Inauguration of four new Stations of Remembrance in Alsergrund on September 25, 2011


The inauguration of the new Stations was held in Arne-Carlsson-Park.
Helene Kluger–Langer had come from England and Susanne Blatt from the USA to honour their grandparents, they both delivered very touching speeches.

Susanne Blatt told the story of her parents and sang a song she had been taught by her mother. [Download speech]

Head of district Martina Malyar honoured the event with words of dedication and warmth, and offered her welcome to the guests. Elisabeth Ben David-Hindler spoke about the development of the Project, having brought to the fore history already in many locations of Alsergrund. The ceremony was framed by the wonderful music of the „Margaritkes“.

Annie Schödlbauer, Helene Kluger-Langer, Liesl März, Collin Davies

The participants then jointly visited the four new Stations.

In Tendlergasse 3, Ms.

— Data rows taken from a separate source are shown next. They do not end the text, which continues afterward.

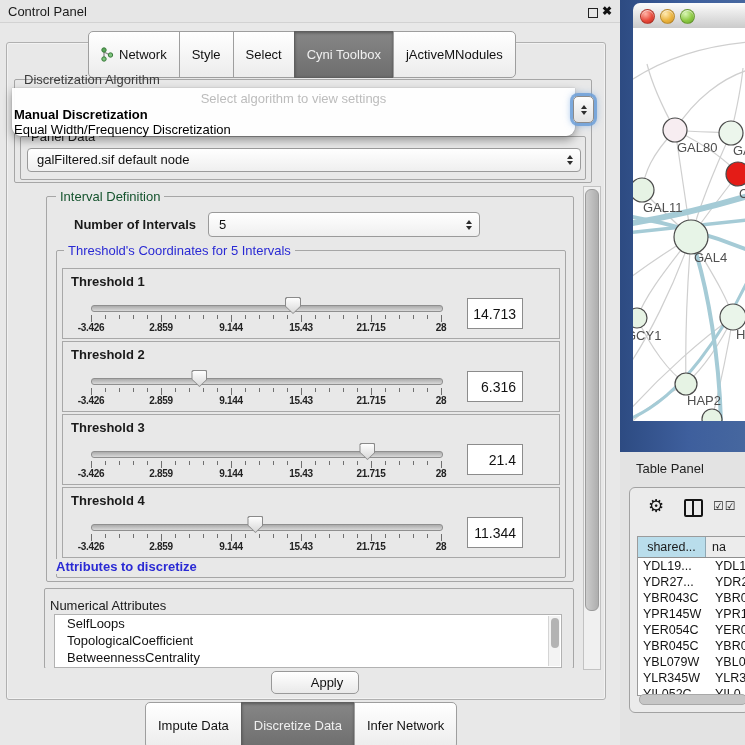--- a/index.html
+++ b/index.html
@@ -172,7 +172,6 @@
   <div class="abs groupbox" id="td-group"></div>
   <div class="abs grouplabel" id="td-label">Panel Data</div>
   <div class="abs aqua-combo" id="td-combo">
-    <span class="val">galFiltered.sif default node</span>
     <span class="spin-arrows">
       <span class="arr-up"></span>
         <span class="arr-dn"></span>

Annie Schödlbauer, aged 93 and yet attending the event, showed us the windows of Helene Kluger-Langer’s grandparents, who had been vis-à-vis neighbours to her. Though she had not known them personally, she had seen them reading in Arne-Carlsson-Park time and again.

Liesl März rose to speak, too. Her mother had played an important role in maintaining communication between Helene Kluger-Langer’s mother and her family. All the letters were circulated through Switzerland, her own refuge.

In Canisiusgasse 20, Elisabeth Ben David-Hindler told the story of her family on the mother’s side. Her mother Edith, having fled to England at the age of 18, tried very hard to obtain job and visa for her parents. When she had finally got hold of all the papers required, it was too late – the war had begun.

A Stone was set for the Müller family, unfortunately very little is known about them.

Diana und Eva Huppert grew up in Venezuela, the country their father had taken refuge to. In Liechtensteinstraße 95, they told the story of their grandfather Isidor: born under very poor conditions, he worked his way up to become an engineer.

In Berggasse 14 was the home of Emma Schwarz, grandmother to Susanne Blatt. It was there that Ms. Blatt passed her last days in Vienna when she was a one-year-old child She spoke about the tragic farewell from her granny, pretending to be in safety but knowing deep inside that she woud not see her family again.